Any reference signs in the claims should not be construed as limiting the scope.

Claims

1. A user interface system, comprising:

an input for receiving activity information relating at least to electronic device usage by the user;

an output for providing learning content to a user, wherein the learning content is associated with a set of learning goals each having an associated difficulty level;

a processor which is adapted to derive a mental state of the user based on the activity information received during a preceding finite time period;

a database structure storing: the learning content; first information about the learning goals of the learning content and their associated difficulty levels, and whether or not those goals have been met; and second information about the mental state of the user derived by the processor; and

a content selection unit, which is adapted to select suitable learning content for output to the user based on the first information and the second information, such that suitable learning content is selected based on the mental state of the user before the commencement of delivery of the learning content.

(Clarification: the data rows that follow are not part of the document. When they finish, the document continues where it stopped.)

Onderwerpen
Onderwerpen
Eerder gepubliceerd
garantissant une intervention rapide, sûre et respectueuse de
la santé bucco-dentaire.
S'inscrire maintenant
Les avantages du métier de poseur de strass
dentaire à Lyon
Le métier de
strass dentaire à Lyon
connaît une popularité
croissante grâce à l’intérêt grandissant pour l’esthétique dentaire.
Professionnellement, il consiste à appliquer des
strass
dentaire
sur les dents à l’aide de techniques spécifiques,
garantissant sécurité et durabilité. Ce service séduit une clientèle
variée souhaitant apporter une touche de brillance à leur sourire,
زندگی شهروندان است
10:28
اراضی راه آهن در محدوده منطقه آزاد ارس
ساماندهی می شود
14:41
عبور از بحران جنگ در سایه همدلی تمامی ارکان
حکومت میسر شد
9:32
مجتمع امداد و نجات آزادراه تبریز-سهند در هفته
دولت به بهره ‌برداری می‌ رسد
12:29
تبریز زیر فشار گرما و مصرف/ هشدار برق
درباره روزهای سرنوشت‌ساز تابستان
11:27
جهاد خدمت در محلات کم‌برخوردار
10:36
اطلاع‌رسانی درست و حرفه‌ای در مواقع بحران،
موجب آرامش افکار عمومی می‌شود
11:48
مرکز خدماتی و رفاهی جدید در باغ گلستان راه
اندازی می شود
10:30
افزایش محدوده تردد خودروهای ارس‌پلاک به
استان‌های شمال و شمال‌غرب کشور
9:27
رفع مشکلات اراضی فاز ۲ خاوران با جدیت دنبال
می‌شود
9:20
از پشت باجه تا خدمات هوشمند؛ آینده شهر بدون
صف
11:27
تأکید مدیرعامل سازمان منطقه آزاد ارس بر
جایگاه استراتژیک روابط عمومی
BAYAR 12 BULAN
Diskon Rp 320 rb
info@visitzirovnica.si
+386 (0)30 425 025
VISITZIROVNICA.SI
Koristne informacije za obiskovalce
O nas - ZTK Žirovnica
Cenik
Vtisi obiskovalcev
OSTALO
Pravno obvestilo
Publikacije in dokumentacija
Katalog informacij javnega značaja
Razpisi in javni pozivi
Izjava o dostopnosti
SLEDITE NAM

2. The system of claim 1, wherein the activity information relates to one or more of:

app usage by the user;

types of electronic device which have been used by the user;

online interaction by the user.

3. The system of claim 1, wherein the learning content comprises a set of elements, each categorized with a respective output modality.

4. The system of claim 3, wherein the elements of the learning content are each categorized with different characteristics relating to one or more of: the depth of content; the communication agent; the tone; and the language complexity.

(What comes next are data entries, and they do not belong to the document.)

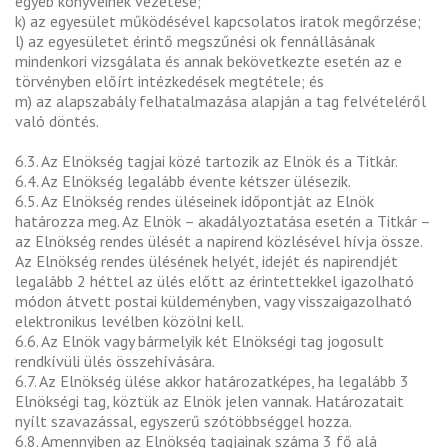
egyéb könyveinek vezetése;
k) az egyesület működésével kapcsolatos iratok megőrzése;
l) az egyesületet érintő megszűnési ok fennállásának
mindenkori vizsgálata és annak bekövetkezte esetén az e
törvényben előírt intézkedések megtétele; és
m) az alapszabály felhatalmazása alapján a tag felvételéről
való döntés.
6.3. Az Elnökség tagjai közé tartozik az Elnök és a Titkár.
6.4. Az Elnökség legalább évente kétszer ülésezik.
6.5. Az Elnökség rendes üléseinek időpontját az Elnök
határozza meg. Az Elnök – akadályoztatása esetén a Titkár –
az Elnökség rendes ülését a napirend közlésével hívja össze.
Az Elnökség rendes ülésének helyét, idejét és napirendjét
legalább 2 héttel az ülés előtt az érintettekkel igazolható
módon átvett postai küldeményben, vagy visszaigazolható
elektronikus levélben közölni kell.
6.6. Az Elnök vagy bármelyik két Elnökségi tag jogosult
rendkívüli ülés összehívására.
6.7. Az Elnökség ülése akkor határozatképes, ha legalább 3
Elnökségi tag, köztük az Elnök jelen vannak. Határozatait
nyílt szavazással, egyszerű szótöbbséggel hozza.
6.8. Amennyiben az Elnökség tagjainak száma 3 fő alá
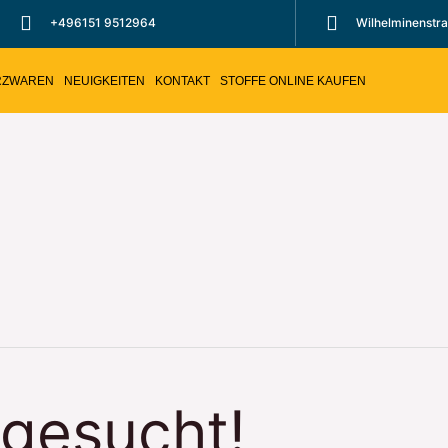
+496151 9512964
Wilhelminenstr
RZWAREN
NEUIGKEITEN
KONTAKT
STOFFE ONLINE KAUFEN
 gesucht!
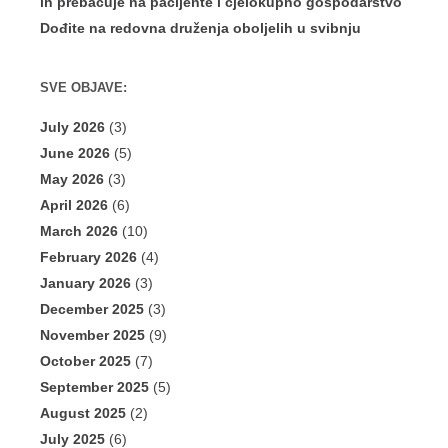
ih prebacuje na pacijente i cjelokupno gospodarstvo
Dođite na redovna druženja oboljelih u svibnju
SVE OBJAVE:
July 2026
(3)
June 2026
(5)
May 2026
(3)
April 2026
(6)
March 2026
(10)
February 2026
(4)
January 2026
(3)
December 2025
(3)
November 2025
(9)
October 2025
(7)
September 2025
(5)
August 2025
(2)
July 2025
(6)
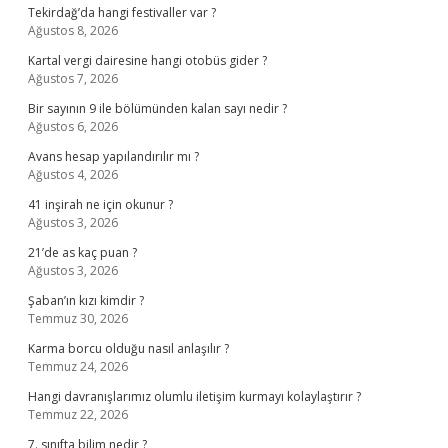
Tekirdağ’da hangi festivaller var ?
Ağustos 8, 2026
Kartal vergi dairesine hangi otobüs gider ?
Ağustos 7, 2026
Bir sayının 9 ile bölümünden kalan sayı nedir ?
Ağustos 6, 2026
Avans hesap yapılandırılır mı ?
Ağustos 4, 2026
41 inşirah ne için okunur ?
Ağustos 3, 2026
21’de as kaç puan ?
Ağustos 3, 2026
Şaban’ın kızı kimdir ?
Temmuz 30, 2026
Karma borcu olduğu nasıl anlaşılır ?
Temmuz 24, 2026
Hangi davranışlarımız olumlu iletişim kurmayı kolaylaştırır ?
Temmuz 22, 2026
7. sınıfta bilim nedir ?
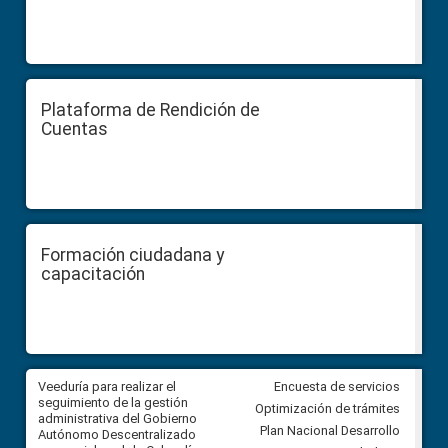
Plataforma de Rendición de
Cuentas
Formación ciudadana y
capacitación
Veeduría para realizar el
Veeduría para vigilar los acue
Encuesta de servicios
ra
seguimiento de la gestión
derivados de la Audiencia Púb
Optimización de trámites
ara
administrativa del Gobierno
entre el GAD de Ibarra y la
Plan Nacional Desarrollo
Autónomo Descentralizado
comunidad Urbina, parroquia l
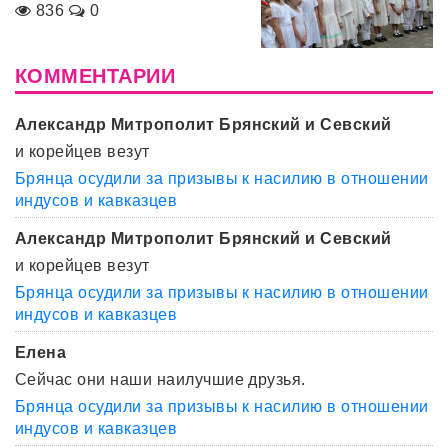
836
0
КОММЕНТАРИИ
Александр Митрополит Брянский и Севский
и корейцев везут
Брянца осудили за призывы к насилию в отношении
индусов и кавказцев
Александр Митрополит Брянский и Севский
и корейцев везут
Брянца осудили за призывы к насилию в отношении
индусов и кавказцев
Елена
Сейчас они наши наилучшие друзья.
Брянца осудили за призывы к насилию в отношении
индусов и кавказцев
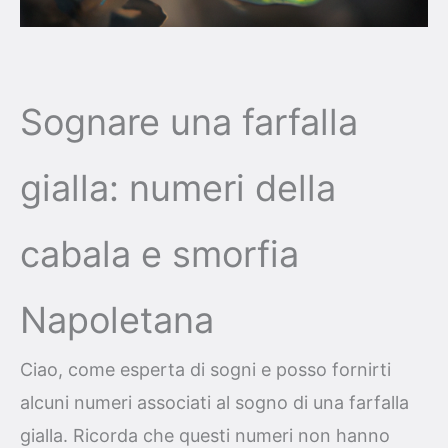
Sognare una farfalla
gialla: numeri della
cabala e smorfia
Napoletana
Ciao, come esperta di sogni e posso fornirti
alcuni numeri associati al sogno di una farfalla
gialla. Ricorda che questi numeri non hanno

5. The system of claim 1, wherein the database structure further comprises historical information relating to historical activity information and compliance data of the user, thereby providing information about the effectiveness of previous selected content.

6. The system of claim 1, wherein the processor is adapted to:

determine a dominant mental state based on a ratio ρ=τserious/τnon-serious between the duration of device interaction and app/online behavior that is more serious to that which is less serious; and

use the ratio to determine if the user is in a serious mental state or a non-serious mental state.

7. The system of claim 1, wherein the processor is further adapted to determine a user attention level from the activity information.

8. The system of claim 1, wherein the processor is further adapted to determine a user mental fatigue from the activity information.

9. The system of claim 1, wherein the database further comprises information relating to the user's personal activity agenda.

10. The system of claim 1, comprising an input for receiving location information from a portable device of the user.

11. A user interface method, comprising:

receiving activity information relating at least to electronic device usage by the user;

deriving a mental state of the user based on the activity information received during a preceding finite time period;

selecting suitable learning content for output to the user, wherein the learning content is associated with a set of learning goals each having an associated difficulty level, wherein the selecting is based on: first information about the learning goals of the learning content and their associated difficulty levels, and whether or not those goals have been met; and second information about the mental state of the user; and

providing the selected learning content to the user, such that suitable learning content is selected based on the mental state of the user before the commencement of delivery of the learning content.

12. The method of claim 11, comprising collecting activity information which relates to one or more of:

app usage by the user;

the type of electronic device used by the user;

online interaction by the user.

13. The method of claim 11, comprising selecting the most suitable learning content further taking account of historical information relating to historical activity information and compliance data of the user

14. The method of claim 11 for providing health learning content to a user.

15. A computer program comprising computer program code means which is adapted, when said program is run on a computer, to implement the method of claim 11.